### Quoted passage
[Start of section]
According to a specific embodiment, the invention also relates to a kit that is suitable for the treatment by the methods described above. These kits comprise a composition containing the compound of the invention in the dosages indicated above and a second composition containing an mood stabilizers, such as, for example, carbamazepine, divalproex, gabapentin, lamotrigine, lithium, olanzapine, oxycarbazepine, quetiapine, valproate, valproic acid, verapamil, and equivalents and pharmaceutically active isomer(s) and metabolite(s) thereof.
These kits comprise a composition containing the compound of the invention in the dosages indicated above and a second composition containing an antidepressants, such as, for example, agomelatine, amitriptyline, amoxapine, bupropion, citalopram, clomipramine, desipramine, doxepin, duloxetine, escitalopram, fluvoxamine, fluoxetine, gepirone, imipramine, ipsapirone, isocarboxazid, maprotiline, mirtazepine, nortriptyline, nefazodone, paroxetine, phenelzine, protriptyline, ramelteon, reboxetine, robalzotan, selegiline, sertraline, sibutramine, thionisoxetine, tranylcypromaine, trazodone, trimipramine, venlafaxine, and equivalents and pharmaceutically active isomer(s) and metabolite(s) thereof.
These kits comprise a composition containing the compound of the invention in the dosages indicated above and a second composition containing an mood stabilizers, anxiolytics, such as, for example, alnespirone, azapirones, benzodiazepines, and barbiturates, such as, for example, adinazolam, alprazolam, balezepam, bentazepam, bromazepam, brotizolam, buspirone, clonazepam, clorazepate, chlordiazepoxide, cyprazepam, diazepam, estazolam, fenobam, flunitrazepam, flurazepam, fosazepam, lorazepam, lormetazepam, meprobamate, midazolam, nitrazepam, oxazepam, prazepam, quazepam, reclazepam, suriclone, tracazolate, trepipam, temazepam, triazolam, uldazepam, zolazepam, and equivalents and pharmaceutically active isomer(s) and metabolite(s) thereof.
Below the invention is further illustrated by non-limiting examples.
[End of section]
### Information supplied
[Start of section]
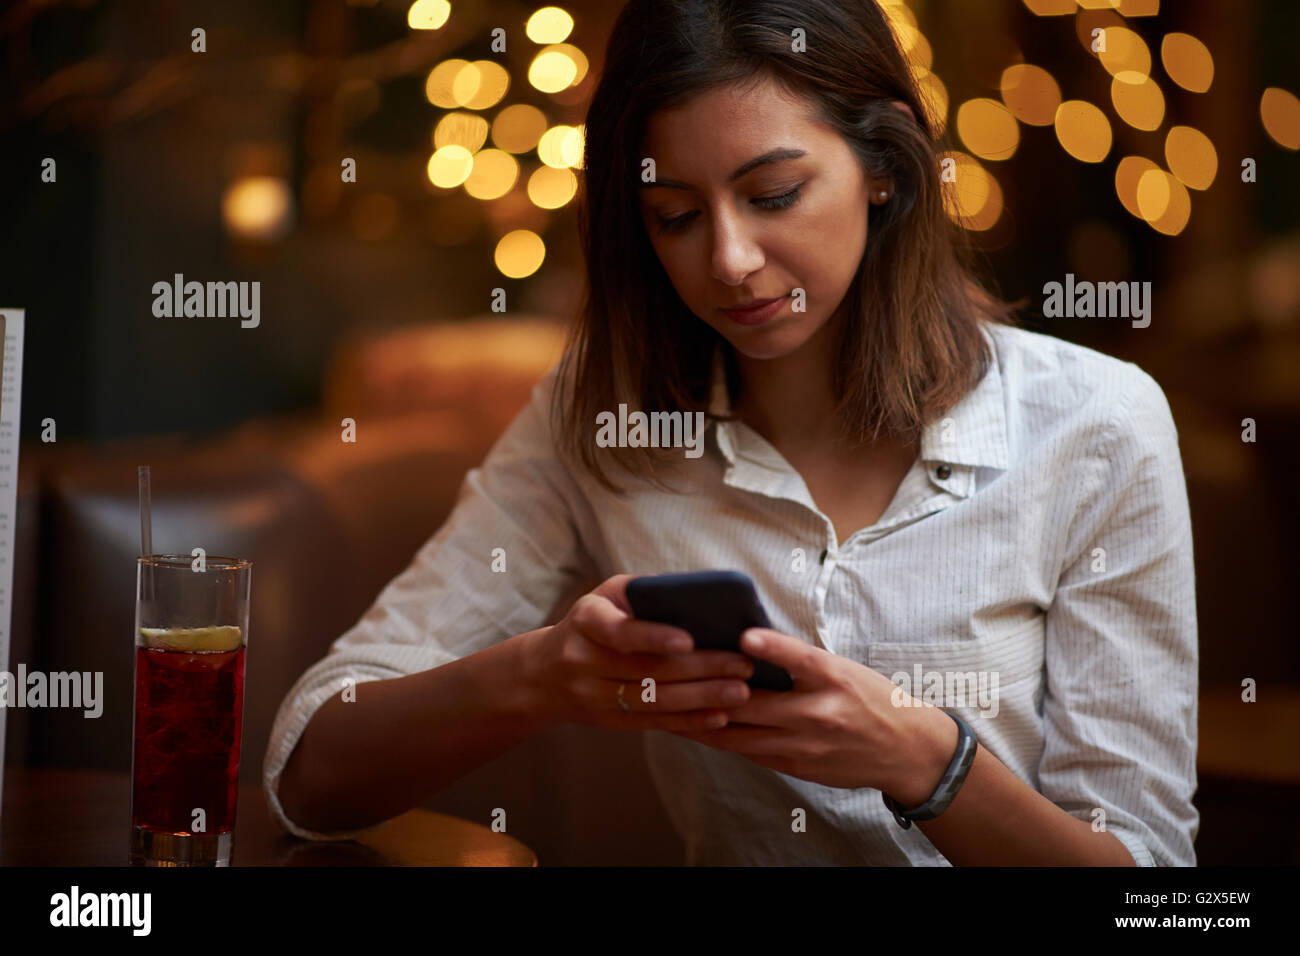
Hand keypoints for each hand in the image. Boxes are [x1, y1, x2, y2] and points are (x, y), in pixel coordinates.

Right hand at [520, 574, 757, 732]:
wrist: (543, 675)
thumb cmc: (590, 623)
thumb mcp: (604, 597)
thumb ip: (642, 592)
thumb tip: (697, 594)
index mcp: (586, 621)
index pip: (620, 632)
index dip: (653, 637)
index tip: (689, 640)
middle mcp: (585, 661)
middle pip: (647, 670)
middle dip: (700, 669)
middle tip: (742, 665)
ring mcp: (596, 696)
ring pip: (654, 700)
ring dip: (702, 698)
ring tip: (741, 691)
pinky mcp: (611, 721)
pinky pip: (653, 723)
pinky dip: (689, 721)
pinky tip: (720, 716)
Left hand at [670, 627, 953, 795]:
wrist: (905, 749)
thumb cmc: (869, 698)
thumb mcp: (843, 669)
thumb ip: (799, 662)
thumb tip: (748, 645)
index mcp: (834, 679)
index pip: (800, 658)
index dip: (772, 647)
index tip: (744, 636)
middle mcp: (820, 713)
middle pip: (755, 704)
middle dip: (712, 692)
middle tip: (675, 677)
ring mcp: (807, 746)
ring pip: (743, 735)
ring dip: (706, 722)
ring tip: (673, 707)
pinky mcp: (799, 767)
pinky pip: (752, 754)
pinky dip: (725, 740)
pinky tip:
[End of section]
### Tasks and exercises
1) What are the first four examples of anxiolytics named in the kit passage?
2) Rewrite the paragraph of the kit passage that begins "According to a specific embodiment" in fewer words, keeping its main facts.
3) Continue the kit passage from its final sentence onward.

### Outputs by task
1) Alnespirone, azapirones, benzodiazepines, and barbiturates.

2) In one embodiment, the invention includes a kit for treatment by the methods described. The kit holds two compositions. The first contains the compound of the invention at the dosages given. The second contains a mood stabilizer, for example carbamazepine, divalproex, gabapentin, lamotrigine, lithium, olanzapine, oxycarbazepine, quetiapine, valproate, valproic acid, or verapamil, or their equivalents, active isomers, or metabolites.

3)
EXAMPLES

Example 1: Animals

Rbp1−/− and Rxrγ−/− mutants as well as wild type (WT) control mice were raised on a mixed genetic background (50% C57BL/6J and 50% 129SvEms/j; bred for more than 10 generations) from heterozygous crosses as described [24,33], and tested at the age of 3-6 months. All mice were housed in groups of 4-5 mice per cage in a 7 am-7 pm light/dark cycle in individually ventilated cages (Techniplast, Italy). Food and water were freely available. All experiments were carried out in accordance with the European Community Council Directives of 24 Nov. 1986 (86/609/EEC) and in compliance with the guidelines of CNRS and the French Agricultural and Forestry Ministry (decree 87848).

Example 2: Behavioral Procedures

All behavioral tests were carried out in the Institute Clinique de la Souris (http://www.ics-mci.fr/) according to standard operating procedures. To study working memory, behaviorally naïve groups of mice were tested in the DNMTP in the T-maze according to a protocol previously described [34] with modifications to facilitate pharmacological tests [4]. Spontaneous alternation was evaluated in the Ymaze apparatus according to protocol described in detail below.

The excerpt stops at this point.